We’ve had Dozens upon dozens of people writing in asking, well one anyway, but she wrote in big block letters so it seemed like more, where the blog was. What the hell were  we doing? Why haven’t we written, why haven’t we called. It seems that there are some of you out there that actually read the blog and notice when we’re not there. That is daunting and a little scary. Sometimes when I’m sitting up here in the Directors chair, high in the tower overlooking the Institute grounds, not aloof and distant but pampered a little, writing and sending it out into the ozone I forget that there may be actual people out there that read this stuff. Don’t you guys have to go to work? Anyway, Thank You for spending your valuable time with me.

Last Friday as I was working on future posts a small announcement made its way across my computer screen notifying us that The Crow Nation was having the largest gathering of teepees or lodges in the world. The announcement stated that there were to be somewhere between 1000 and 1500 hundred teepees ( that is not a typo) set up along the Little Bighorn river for an Indian Fair and Rodeo at Crow Agency, Montana. The Indians I spoke to thought there were over 1000 but not the 1500 lodges they anticipated being there. Still when was the last time you’ve seen 1000 teepees set up together in one place?

So using the same strategy we always use here at The Institute in planning our expeditions, where we spend an incredible amount of time in researching our destination, gathering the necessary information about logistics, conditions, possibilities, supplies, equipment, staff needed, risks, potentialities, and expected results, I grabbed a few skivvies and my camera gear and threw them in the Bokeh Maru. Twenty minutes after seeing the notice the 2014 Expedition to the Crow Nation was underway.

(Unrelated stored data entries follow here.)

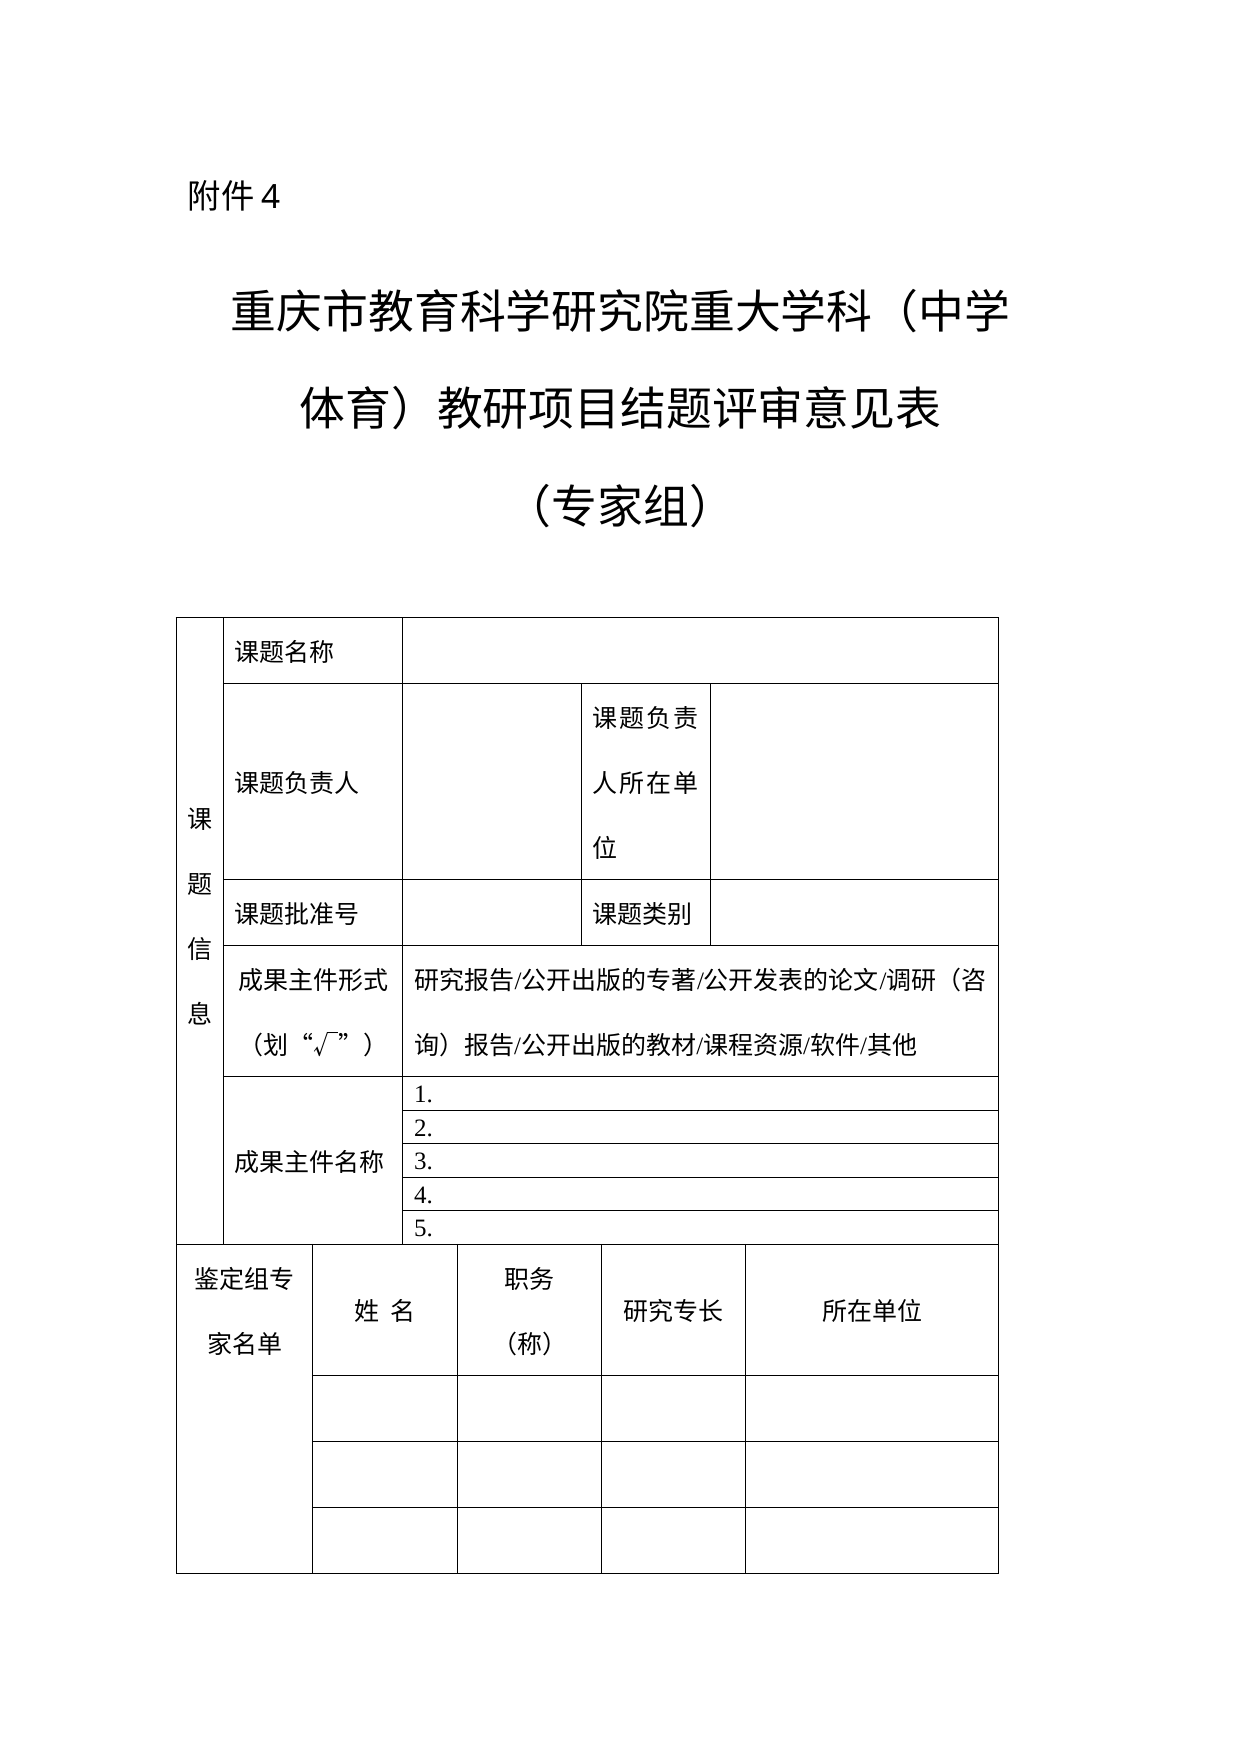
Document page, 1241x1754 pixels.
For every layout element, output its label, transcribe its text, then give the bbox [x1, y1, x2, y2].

table_cell [746, 1376, 998, 1441]
table_cell 4. [403, 1178, 998, 1210]
table_cell [458, 1442, 601, 1507]
table_cell 所在单位 [746, 1245, 998, 1375]
table_cell [602, 1508, 745, 1573]
table_cell 5. [403, 1211, 998, 1244]
table_cell 成果主件名称 [224, 1077, 402, 1244]
table_cell [403, 684, 581, 879]
text 体育）教研项目结题评审意见表 [187, 357, 1053, 454]
table_cell [746, 1508, 998, 1573]
table_cell [313, 1442, 457, 1507]
table_cell 研究专长 [602, 1245, 745, 1375]
table_cell [746, 1442, 998, 1507]
table_cell [458, 1508, 601, 1573]
table_cell 成果主件形式（划“√”） [224, 946, 402, 1076]
table_header [403, 618, 998, 683]
table_cell [711, 880, 998, 945]
table_cell 1. [403, 1077, 998, 1110]
table_cell 2. [403, 1111, 998, 1143]
text （专家组） [187, 454, 1053, 552]
text 附件4 [187, 162, 1053, 227]
table_cell 课题类别 [582, 880, 710, 945]
table_cell 职务（称） [458, 1245, 601, 1375]
table_header 课题信息 [177, 618, 223, 1244]
table_cell 3. [403, 1144, 998, 1177]
table_header 课题名称 [224, 618, 402, 683]
table_cell [403, 880, 581, 945]
table_cell [313, 1376, 457, 1441]
table_cell [602, 1442, 745, 1507]
table_cell 研究报告/公开出版的专著/公开发表的论文/调研（咨询）报告/公开出版的教材/课程资源/软件/其他 [403, 946, 998, 1076]
table_cell [602, 1376, 745, 1441]
table_cell 课题批准号 [224, 880, 402, 945]
table_cell 课题负责人所在单位 [582, 684, 710, 879]
table_cell 课题负责人 [224, 684, 402, 879]
table_cell [313, 1508, 457, 1573]
table_cell [458, 1376, 601, 1441]
text 重庆市教育科学研究院重大学科（中学 [187, 259, 1053, 357]
table_cell 姓 名 [313, 1245, 457, 1375]
table_cell 鉴定组专家名单 [177, 1245, 312, 1573]
table_cell [711, 684, 998, 879]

No extra staff, just me, the Bokeh Maru and the Crow Nation. Eight hours later I was up there, standing on a ridge above the camp staring at the thousand plus teepees stretching out along the Little Bighorn river. I must admit I had a momentary inkling of the feeling that the members of the 7th must have had June 25, 1876. That is a lot of Indians in one place. Fortunately you should not have any apprehension at all. You cannot understand what wonderful, gracious, friendly people the Crow tribe are until you go there and meet them. It was an incredibly interesting and rewarding weekend. I will relate more to you over the next few days and show some of the images from this amazing event.

It is becoming a pattern that up in that part of the country the services that we take for granted down here, and I’m talking internet access mostly, are not as well established as we have in the more crowded part of the country. Consequently finding access is more difficult and I’m always quick to say the hell with it and take in the experience instead, and posting later. Look as you may it’s hard to find an electrical outlet on a horse, and believe me I’ve tried. Then I realized that my new Crow friends were just having a little joke at my expense telling me they had their horses outfitted with AC receptacles, the better to stay connected. The Crow seem to love to laugh. Fortunately I was able to provide them with endless amusement.

So that’s where we’ve been and I intend on going back there next year and maybe setting up a remote site of The Institute, fully staffed, with satellite feed and regular coverage by our trained reporters, having our chef cook regular food, not that corn dogs and frybread aren’t good but they leave a little bit to be desired as a regular diet, and also dancing classes so we might participate more fully. It should be a blast. In fact I might even ask for volunteers to go along and assist us. Anyone thinking about this might look at the postings of The Maiden Voyage of the Bokeh Maru we published not long ago, to get a feel for what the trip might actually be like. Give it some thought anyway.